[Extracted page text data]
* * *

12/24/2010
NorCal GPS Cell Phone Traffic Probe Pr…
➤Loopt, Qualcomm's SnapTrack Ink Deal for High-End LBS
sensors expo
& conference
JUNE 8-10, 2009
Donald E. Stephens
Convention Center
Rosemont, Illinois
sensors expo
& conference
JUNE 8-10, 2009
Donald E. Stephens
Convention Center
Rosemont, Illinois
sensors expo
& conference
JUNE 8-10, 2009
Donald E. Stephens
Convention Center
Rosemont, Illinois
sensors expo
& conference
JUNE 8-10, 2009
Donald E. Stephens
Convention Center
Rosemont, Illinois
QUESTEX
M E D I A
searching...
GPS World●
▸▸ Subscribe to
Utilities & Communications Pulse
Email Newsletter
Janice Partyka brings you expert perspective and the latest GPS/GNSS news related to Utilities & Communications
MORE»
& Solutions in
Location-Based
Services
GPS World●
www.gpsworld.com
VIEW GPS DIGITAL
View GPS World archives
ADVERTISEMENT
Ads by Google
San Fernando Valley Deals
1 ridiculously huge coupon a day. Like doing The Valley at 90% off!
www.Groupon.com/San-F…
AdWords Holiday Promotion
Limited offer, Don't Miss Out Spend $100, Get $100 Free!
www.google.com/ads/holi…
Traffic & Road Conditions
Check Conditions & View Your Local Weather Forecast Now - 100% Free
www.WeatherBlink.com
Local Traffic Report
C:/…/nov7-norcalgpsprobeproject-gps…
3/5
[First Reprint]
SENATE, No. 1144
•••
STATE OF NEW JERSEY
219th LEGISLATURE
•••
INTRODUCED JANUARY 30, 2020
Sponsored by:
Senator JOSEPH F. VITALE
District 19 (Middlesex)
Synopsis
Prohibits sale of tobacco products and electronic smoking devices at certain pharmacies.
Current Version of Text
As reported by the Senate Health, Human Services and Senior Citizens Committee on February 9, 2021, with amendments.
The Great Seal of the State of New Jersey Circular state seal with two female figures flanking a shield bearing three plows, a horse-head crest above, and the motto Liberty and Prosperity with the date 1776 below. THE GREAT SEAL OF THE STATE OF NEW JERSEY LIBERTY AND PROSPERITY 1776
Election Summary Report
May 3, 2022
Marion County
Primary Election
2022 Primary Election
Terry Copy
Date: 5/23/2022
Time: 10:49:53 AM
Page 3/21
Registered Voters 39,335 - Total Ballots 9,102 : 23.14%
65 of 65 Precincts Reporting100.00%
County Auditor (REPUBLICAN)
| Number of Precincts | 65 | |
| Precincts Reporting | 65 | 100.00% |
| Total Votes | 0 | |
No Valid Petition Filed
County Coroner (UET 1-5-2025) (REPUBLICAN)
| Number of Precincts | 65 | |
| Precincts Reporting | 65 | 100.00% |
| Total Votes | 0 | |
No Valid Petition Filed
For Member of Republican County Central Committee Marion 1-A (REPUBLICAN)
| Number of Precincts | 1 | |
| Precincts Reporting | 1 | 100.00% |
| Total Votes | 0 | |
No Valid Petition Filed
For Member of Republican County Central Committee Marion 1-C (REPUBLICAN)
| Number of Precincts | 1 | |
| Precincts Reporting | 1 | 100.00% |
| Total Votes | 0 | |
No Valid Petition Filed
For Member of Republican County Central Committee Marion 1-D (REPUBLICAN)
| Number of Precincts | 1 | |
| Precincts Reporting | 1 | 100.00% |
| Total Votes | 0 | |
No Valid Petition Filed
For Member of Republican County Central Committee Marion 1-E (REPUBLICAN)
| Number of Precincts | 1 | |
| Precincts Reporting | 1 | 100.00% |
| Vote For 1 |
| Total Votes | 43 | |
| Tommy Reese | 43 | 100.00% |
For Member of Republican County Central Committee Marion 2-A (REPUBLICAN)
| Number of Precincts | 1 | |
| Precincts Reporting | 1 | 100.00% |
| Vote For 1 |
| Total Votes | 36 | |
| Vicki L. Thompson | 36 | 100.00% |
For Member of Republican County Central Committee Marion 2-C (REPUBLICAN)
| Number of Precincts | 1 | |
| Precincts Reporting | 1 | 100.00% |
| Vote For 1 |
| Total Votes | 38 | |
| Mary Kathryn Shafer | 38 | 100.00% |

* * *

*The task*: Please repeat word for word the lines above that run from the beginning through the line containing "65 of 65 Precincts Reporting100.00%", keeping both the first and that last line.

*Written solution*:
12/24/2010
NorCal GPS Cell Phone Traffic Probe Pr…
➤Loopt, Qualcomm's SnapTrack Ink Deal for High-End LBS
sensors expo
& conference
JUNE 8-10, 2009
Donald E. Stephens
Convention Center
Rosemont, Illinois
sensors expo
& conference
JUNE 8-10, 2009
Donald E. Stephens
Convention Center
Rosemont, Illinois
sensors expo
& conference
JUNE 8-10, 2009
Donald E. Stephens
Convention Center
Rosemont, Illinois
sensors expo
& conference
JUNE 8-10, 2009
Donald E. Stephens
Convention Center
Rosemont, Illinois
QUESTEX
M E D I A
searching...
GPS World●
▸▸ Subscribe to
Utilities & Communications Pulse
Email Newsletter
Janice Partyka brings you expert perspective and the latest GPS/GNSS news related to Utilities & Communications
MORE»
& Solutions in
Location-Based
Services
GPS World●
www.gpsworld.com
VIEW GPS DIGITAL
View GPS World archives
ADVERTISEMENT
Ads by Google
San Fernando Valley Deals
1 ridiculously huge coupon a day. Like doing The Valley at 90% off!
www.Groupon.com/San-F…
AdWords Holiday Promotion
Limited offer, Don't Miss Out Spend $100, Get $100 Free!
www.google.com/ads/holi…
Traffic & Road Conditions
Check Conditions & View Your Local Weather Forecast Now - 100% Free
www.WeatherBlink.com
Local Traffic Report
C:/…/nov7-norcalgpsprobeproject-gps…
3/5
[First Reprint]
SENATE, No. 1144
•••
STATE OF NEW JERSEY
219th LEGISLATURE
•••
INTRODUCED JANUARY 30, 2020
Sponsored by:
Senator JOSEPH F. VITALE
District 19 (Middlesex)
Synopsis
Prohibits sale of tobacco products and electronic smoking devices at certain pharmacies.
Current Version of Text
As reported by the Senate Health, Human Services and Senior Citizens Committee on February 9, 2021, with amendments.
The Great Seal of the State of New Jersey Circular state seal with two female figures flanking a shield bearing three plows, a horse-head crest above, and the motto Liberty and Prosperity with the date 1776 below. THE GREAT SEAL OF THE STATE OF NEW JERSEY LIBERTY AND PROSPERITY 1776
Election Summary Report
May 3, 2022
Marion County
Primary Election
2022 Primary Election
Terry Copy
Date: 5/23/2022
Time: 10:49:53 AM
Page 3/21
Registered Voters 39,335 - Total Ballots 9,102 : 23.14%
65 of 65 Precincts Reporting100.00%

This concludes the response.